Until 1261, sharing profits with the Venetians might indeed be the best way to make money from trade with Constantinople.
To be precise: the classical Greek name of both the star Regulus (see Geminos, Introduction to the Phenomena, 1st century BC) and of the basilisk - basiliskos - is derived from 'little king'. And Geminos calls the star basiliskos, "because those who are born around this place seem to have a kingly geniture".
So in the Vulgate, the snake basiliskos simply turned into regulus: just 'little king' in Latin.
While Pliny the Elder in Naturalis Historia 8,78 still just calls the basilisc basiliscus, Isidor of Sevilla's Etymologia XII.4.6 takes up the Vulgate in "Basiliscus Graece, Latine interpretatur regulus, eo quod rex serpentium sit, adeo ut eum videntes fugiant, quia olfactu suo eos necat".
Strictly speaking we don't yet know if the Portal is two way. We haven't tested it that far yet, though I suspect it is two way with the right conditions.
Our companion walked through and walked back as we held the Hermes Portal open.
When he stepped back a second time to scout out the land, what he saw in the distance seemed to match the description of Constantinople as dawn was breaking.

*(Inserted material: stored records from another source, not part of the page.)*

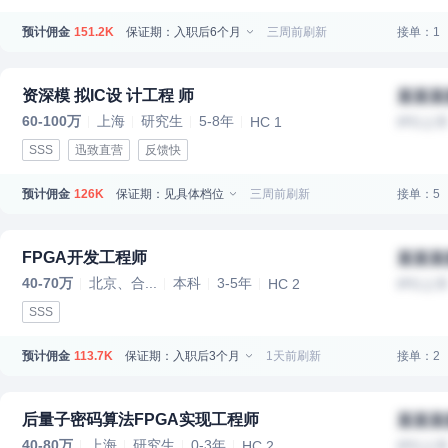
预计佣金
保证期：入职后6个月
三周前刷新
接单：1
151.2K
资深模 拟IC设 计工程 师
某某某
60-100万
上海
研究生
5-8年
HC 1
IPO上
SSS
迅致直营
反馈快
预计佣金
保证期：见具体档位
三周前刷新
接单：5
126K
FPGA开发工程师
某某某
40-70万
北京、合...
本科
3-5年
HC 2
IPO上
SSS
预计佣金
保证期：入职后3个月
1天前刷新
接单：2
113.7K
后量子密码算法FPGA实现工程师
某某某
40-80万
上海
研究生
0-3年
HC 2
IPO上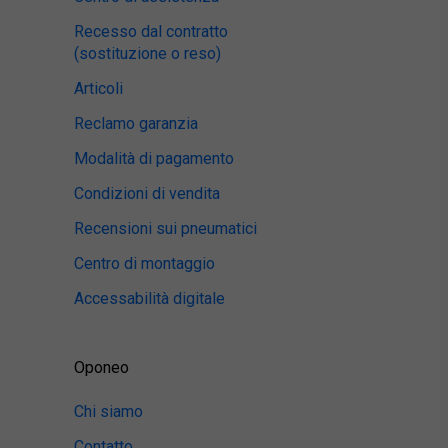
Recesso dal contratto
(sostituzione o reso)
Articoli
Reclamo garanzia
Modalità di pagamento
Condizioni di vendita
Recensioni sui pneumatici
Centro di montaggio
Accessabilità digitale
Oponeo
Chi siamo
Contatto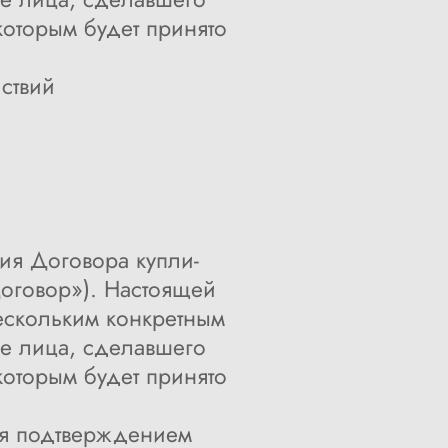
которым будет принято
ствий
ия Договора купли-
Договор»). Настоящей
ескольким конкретным
е лица, сделавшего
которым будет принято
ся подтверждением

The time difference suggested it was Constantinople.
Two annoying bits we discovered so far:
A) during the second excursion, a cloud blocked the star Regulus for a couple of minutes, forcing the Portal closed. We were able to reopen it before the companion tried to return.
B) Over the years since the Portal was forgotten, there has been new construction at both ends. At the London end, the Portal is in a piggery. At the Constantinople end, someone has built some stables and/or barn against the section of the wall containing the Portal, you can't see the sky (which is probably needed to open the portal on that side).
And thirdly, I have been reminded that the portal arch isn't that big, barely 6 feet at the highest. It might not be big enough to allow a horse through, let alone a cart of any size. Trade may be limited to what a person can carry.
Leading a 15 hands (153 cm) destrier without saddle, barding and rider through a tunnel about 6 feet (183 cm) high at the center needs a squire who knows his business - but is still considerably less risky than the sea voyage and landing Joinville describes above.
In our sagas, Hermes Portals are typically under control of old and powerful covenants, or of House Mercere. They are typically used to convey magi with official or at least approved business abroad, and all their followers. Leading a horse familiar or another favorite horse through one should cause no problem, but a cavalcade or merchant caravan was never allowed through by those controlling them. See also GotF p.26 box Mercere Portals.
We have a player character Mercere magus with a specialty: making new Hermes Portals. But so far he was never asked for one, and instead finds people to ask for the use of those already existing.
That said, we also have another player character magus preparing to initiate TMRE p.97 Hermetic Architecture, and yet another deeply involved with the network of Roman roads. We will see where all this leads us and our Order of Hermes.